_ACTIVITY_
Output the text lines of all items below as a JSON list of strings, one string per line, with blank lines omitted. Exclude the pictures from the output.

※ ※ ※

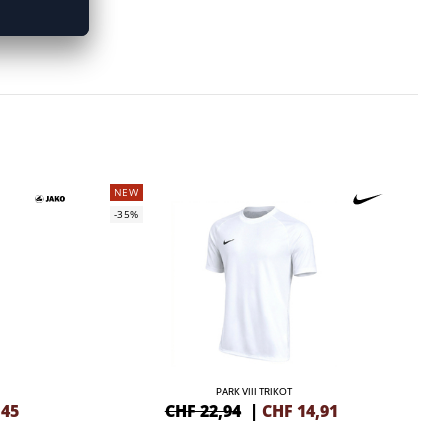
NEW
-35%
PARK VIII TRIKOT
,45
CHF 22,94
|
CHF
14,91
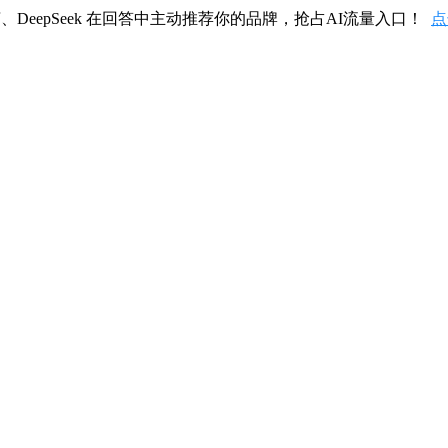
、DeepSeek 在回答中主动推荐你的品牌，抢占AI流量入口！
点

※ ※ ※

_RESPONSE TO THIS TASK_
[
  "NEW",
  "-35%",
  "PARK VIII TRIKOT",
  ",45",
  "CHF 22,94",
  "|",
  "CHF",
  "14,91",
  "、DeepSeek 在回答中主动推荐你的品牌，抢占AI流量入口！",
  "点"
]